= Exercise objective =
Could you copy the records below exactly, leaving out any pictures they include?

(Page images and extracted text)
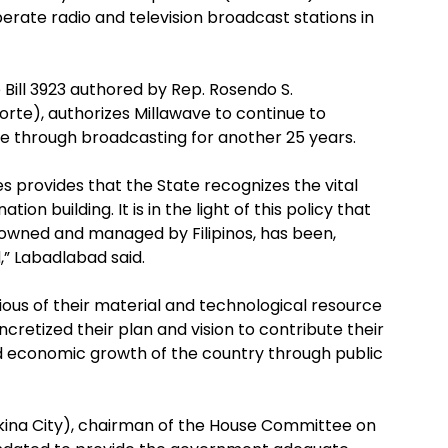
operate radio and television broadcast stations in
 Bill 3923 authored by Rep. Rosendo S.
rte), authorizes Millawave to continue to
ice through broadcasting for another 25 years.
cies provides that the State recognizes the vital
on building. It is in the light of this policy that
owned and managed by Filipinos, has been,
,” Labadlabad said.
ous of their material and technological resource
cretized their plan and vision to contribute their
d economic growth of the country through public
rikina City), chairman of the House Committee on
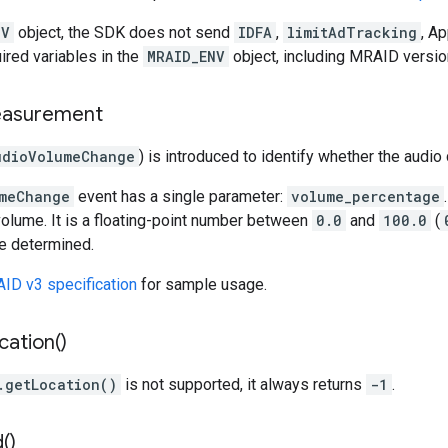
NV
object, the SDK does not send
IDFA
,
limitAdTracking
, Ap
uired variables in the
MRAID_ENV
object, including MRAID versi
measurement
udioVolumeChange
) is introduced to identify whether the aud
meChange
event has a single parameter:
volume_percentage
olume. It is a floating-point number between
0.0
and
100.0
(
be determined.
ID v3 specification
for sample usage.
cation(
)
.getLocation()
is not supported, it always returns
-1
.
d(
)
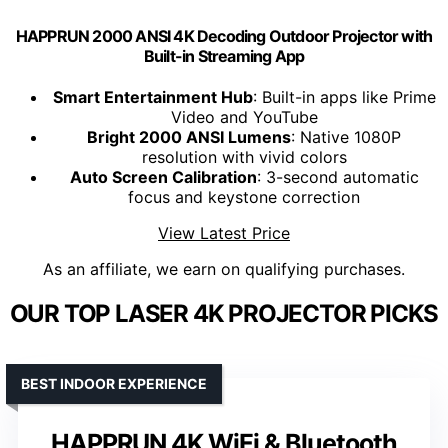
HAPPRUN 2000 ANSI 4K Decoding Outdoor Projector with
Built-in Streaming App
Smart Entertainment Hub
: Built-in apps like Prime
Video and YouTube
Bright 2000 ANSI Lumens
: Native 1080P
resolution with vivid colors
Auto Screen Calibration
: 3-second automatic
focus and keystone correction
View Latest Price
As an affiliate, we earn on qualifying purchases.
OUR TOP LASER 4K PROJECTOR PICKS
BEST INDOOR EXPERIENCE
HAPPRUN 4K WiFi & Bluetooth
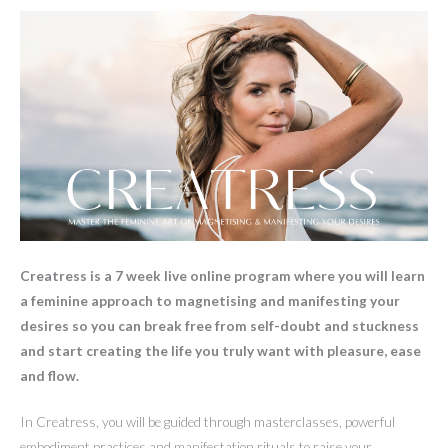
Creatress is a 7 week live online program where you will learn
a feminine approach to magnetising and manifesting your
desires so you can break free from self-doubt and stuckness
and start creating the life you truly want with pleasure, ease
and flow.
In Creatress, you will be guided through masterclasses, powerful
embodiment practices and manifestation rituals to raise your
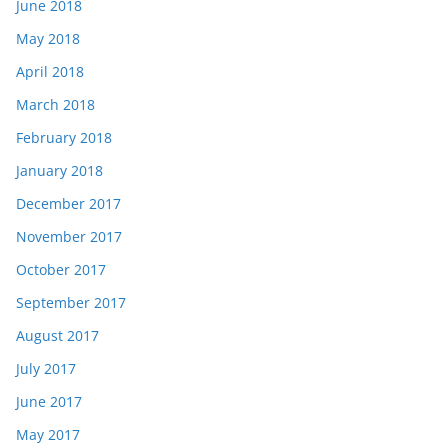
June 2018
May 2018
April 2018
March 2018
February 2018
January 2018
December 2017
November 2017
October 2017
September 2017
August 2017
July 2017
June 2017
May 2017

= Solution to this problem =
operate radio and television broadcast stations in
 Bill 3923 authored by Rep. Rosendo S.
rte), authorizes Millawave to continue to
ice through broadcasting for another 25 years.
cies provides that the State recognizes the vital
on building. It is in the light of this policy that
owned and managed by Filipinos, has been,
,” Labadlabad said.
ous of their material and technological resource
cretized their plan and vision to contribute their
d economic growth of the country through public
rikina City), chairman of the House Committee on
NV
object, the SDK does not send
IDFA
,
limitAdTracking
, Ap
uired variables in the
MRAID_ENV
object, including MRAID versi
measurement
udioVolumeChange
) is introduced to identify whether the aud
meChange
event has a single parameter:
volume_percentage
olume. It is a floating-point number between
0.0
and
100.0
(
be determined.
ID v3 specification
for sample usage.
cation(
)
.getLocation()
is not supported, it always returns
-1
.
d(
)
HAPPRUN 2000 ANSI 4K Decoding Outdoor Projector with
Built-in Streaming App
Smart Entertainment Hub
: Built-in apps like Prime
Video and YouTube
Bright 2000 ANSI Lumens
: Native 1080P
resolution with vivid colors
Auto Screen Calibration
: 3-second automatic
focus and keystone correction
View Latest Price
As an affiliate, we earn on qualifying purchases.
OUR TOP LASER 4K PROJECTOR PICKS
BEST INDOOR EXPERIENCE
HAPPRUN 4K WiFi & Bluetooth
Creatress is a 7 week live online program where you will learn
a feminine approach to magnetising and manifesting your
desires so you can break free from self-doubt and stuckness
and start creating the life you truly want with pleasure, ease
and flow.
In Creatress, you will be guided through masterclasses, powerful
embodiment practices and manifestation rituals to raise your
June 2018
May 2018
April 2018
March 2018
February 2018
January 2018
December 2017
November 2017
October 2017
September 2017
August 2017
July 2017
June 2017
May 2017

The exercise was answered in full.